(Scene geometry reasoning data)
__________

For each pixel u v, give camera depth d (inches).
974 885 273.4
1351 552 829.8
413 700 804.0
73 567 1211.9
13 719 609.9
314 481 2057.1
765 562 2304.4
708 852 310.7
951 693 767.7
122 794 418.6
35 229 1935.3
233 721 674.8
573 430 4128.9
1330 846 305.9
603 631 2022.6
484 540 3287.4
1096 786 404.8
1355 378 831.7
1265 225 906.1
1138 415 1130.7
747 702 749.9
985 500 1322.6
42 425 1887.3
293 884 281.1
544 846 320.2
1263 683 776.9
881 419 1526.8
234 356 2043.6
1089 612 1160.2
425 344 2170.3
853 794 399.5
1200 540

__________

— What to produce —
Each line of the data is to be transcribed exactly.

— Answer space —
For each pixel u v, give camera depth d (inches).
974 885 273.4
1351 552 829.8
413 700 804.0
73 567 1211.9
13 719 609.9
314 481 2057.1
765 562 2304.4
708 852 310.7
951 693 767.7
122 794 418.6
35 229 1935.3
233 721 674.8
573 430 4128.9
1330 846 305.9
603 631 2022.6
484 540 3287.4
1096 786 404.8
1355 378 831.7
1265 225 906.1
1138 415 1130.7
747 702 749.9
985 500 1322.6
42 425 1887.3
293 884 281.1
544 846 320.2
1263 683 776.9
881 419 1526.8
234 356 2043.6
1089 612 1160.2
425 344 2170.3
853 794 399.5
1200 540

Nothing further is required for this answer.